More than half of your DNA is devoted to regulating how the genes that make proteins -- the workhorses of the cells -- carry out their tasks, said Dr. Bert O'Malley . . . These coregulators -- coactivators and corepressors -- control how and to what degree genes are turned on or off as well as when they are active and for how long. The more than 11,000 coregulators identified . . . form and act in approximately 3,000 multi-protein complexes that function in the human cell. . . .
They expected to find about 500 genes for directing the synthesis of coregulators and, instead, identified more than 11,000.
"The regulation of gene expression is complex," O'Malley said. "It is critical that genes turn on at the right time, in the exact right amount and under the right condition. If a gene makes 10 percent too much or too little of a protein, then the person develops a disease or functions poorly."

**Input data:**
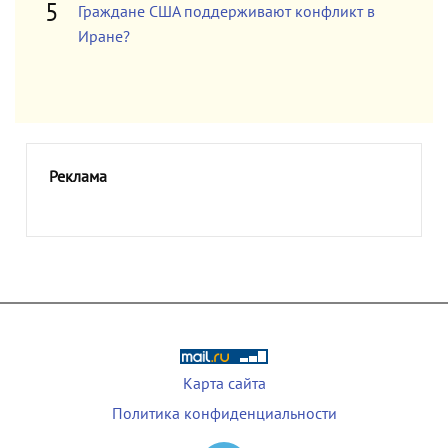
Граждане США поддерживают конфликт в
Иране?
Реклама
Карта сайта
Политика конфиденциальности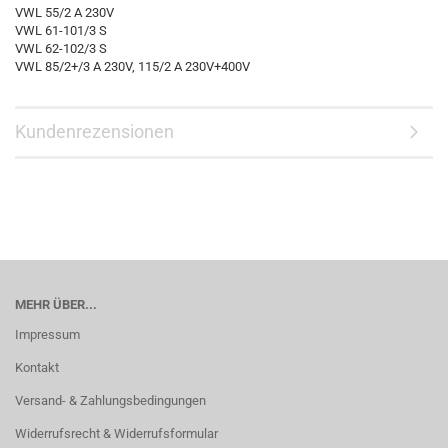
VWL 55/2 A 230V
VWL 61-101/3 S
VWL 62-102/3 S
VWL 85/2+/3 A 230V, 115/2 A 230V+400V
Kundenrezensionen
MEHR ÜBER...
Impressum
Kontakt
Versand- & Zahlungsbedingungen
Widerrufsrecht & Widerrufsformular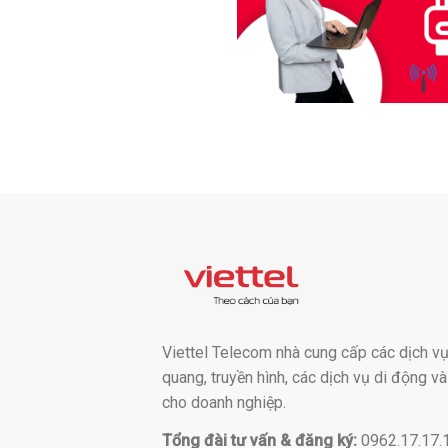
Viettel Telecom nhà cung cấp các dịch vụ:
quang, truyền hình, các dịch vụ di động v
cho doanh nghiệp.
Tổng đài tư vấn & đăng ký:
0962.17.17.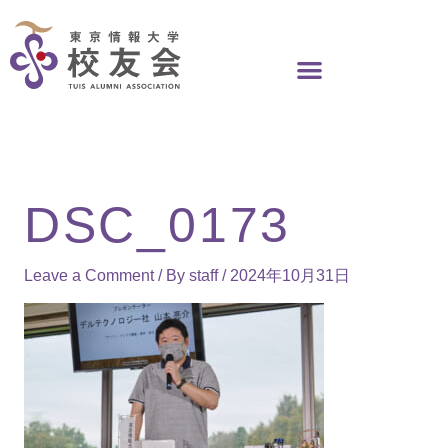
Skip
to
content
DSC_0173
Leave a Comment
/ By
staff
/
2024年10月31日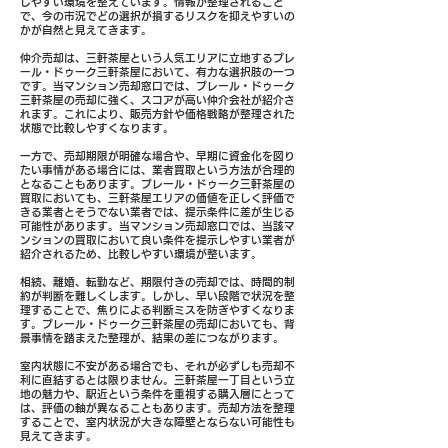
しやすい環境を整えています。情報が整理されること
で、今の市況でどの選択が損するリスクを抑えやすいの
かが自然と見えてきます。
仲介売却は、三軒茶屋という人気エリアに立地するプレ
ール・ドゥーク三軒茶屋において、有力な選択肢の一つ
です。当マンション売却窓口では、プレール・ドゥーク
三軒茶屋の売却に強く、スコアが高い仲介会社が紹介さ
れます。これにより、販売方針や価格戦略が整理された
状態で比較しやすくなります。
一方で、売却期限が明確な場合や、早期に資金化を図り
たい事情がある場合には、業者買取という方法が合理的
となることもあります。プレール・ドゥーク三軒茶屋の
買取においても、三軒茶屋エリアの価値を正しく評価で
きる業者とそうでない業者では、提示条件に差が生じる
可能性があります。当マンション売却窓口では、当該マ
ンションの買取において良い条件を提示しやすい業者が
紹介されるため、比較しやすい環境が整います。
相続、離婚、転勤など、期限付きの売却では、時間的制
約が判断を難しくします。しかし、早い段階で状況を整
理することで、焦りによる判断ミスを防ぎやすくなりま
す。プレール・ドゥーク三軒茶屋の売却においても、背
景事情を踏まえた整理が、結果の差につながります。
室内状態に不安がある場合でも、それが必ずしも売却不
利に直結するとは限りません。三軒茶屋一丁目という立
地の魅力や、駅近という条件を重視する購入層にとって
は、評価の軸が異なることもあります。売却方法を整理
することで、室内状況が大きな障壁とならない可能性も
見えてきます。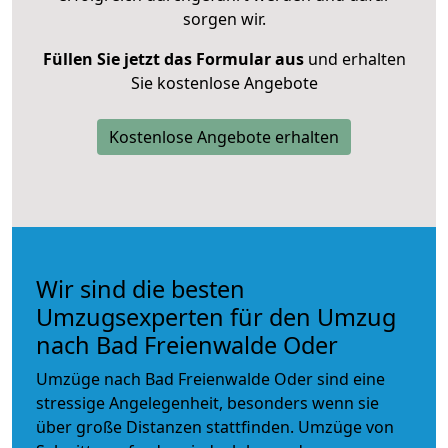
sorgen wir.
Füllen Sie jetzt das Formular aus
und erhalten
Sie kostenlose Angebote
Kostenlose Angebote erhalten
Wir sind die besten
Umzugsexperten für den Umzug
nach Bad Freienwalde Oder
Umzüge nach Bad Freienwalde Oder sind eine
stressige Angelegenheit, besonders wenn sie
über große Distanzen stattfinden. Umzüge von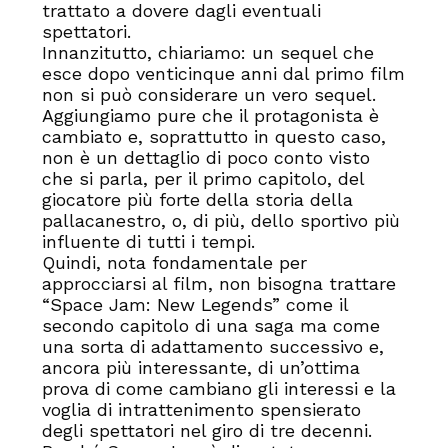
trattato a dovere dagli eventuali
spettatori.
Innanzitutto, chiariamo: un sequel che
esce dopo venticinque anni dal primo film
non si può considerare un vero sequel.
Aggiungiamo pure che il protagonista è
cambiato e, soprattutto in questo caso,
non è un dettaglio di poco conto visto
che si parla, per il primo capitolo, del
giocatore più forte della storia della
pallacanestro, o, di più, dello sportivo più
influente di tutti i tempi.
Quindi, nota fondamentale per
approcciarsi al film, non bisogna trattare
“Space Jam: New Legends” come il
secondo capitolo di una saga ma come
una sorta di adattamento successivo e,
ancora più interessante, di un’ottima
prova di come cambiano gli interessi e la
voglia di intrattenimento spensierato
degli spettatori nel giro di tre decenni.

**Task set:**
a) In the gene-regulation text, take everything from "More than half" down to "more than 11,000." and write it out again with "coregulators" changed to "co-regulators".
b) According to the gene-regulation text, what three conditions must be right when genes turn on?
c) Translate this sentence from the gene-regulation text into Spanish: "The regulation of gene expression is complex."

**Solutions for each task:**
a)
More than half of your DNA is devoted to regulating how the genes that make proteins -- the workhorses of the cells -- carry out their tasks, said Dr. Bert O'Malley . . . These co-regulators -- coactivators and corepressors -- control how and to what degree genes are turned on or off as well as when they are active and for how long. The more than 11,000 co-regulators identified . . . form and act in approximately 3,000 multi-protein complexes that function in the human cell. . . .
They expected to find about 500 genes for directing the synthesis of co-regulators and, instead, identified more than 11,000.

b)
- the right time
- the exact right amount
- the right condition

c) La regulación de la expresión génica es compleja.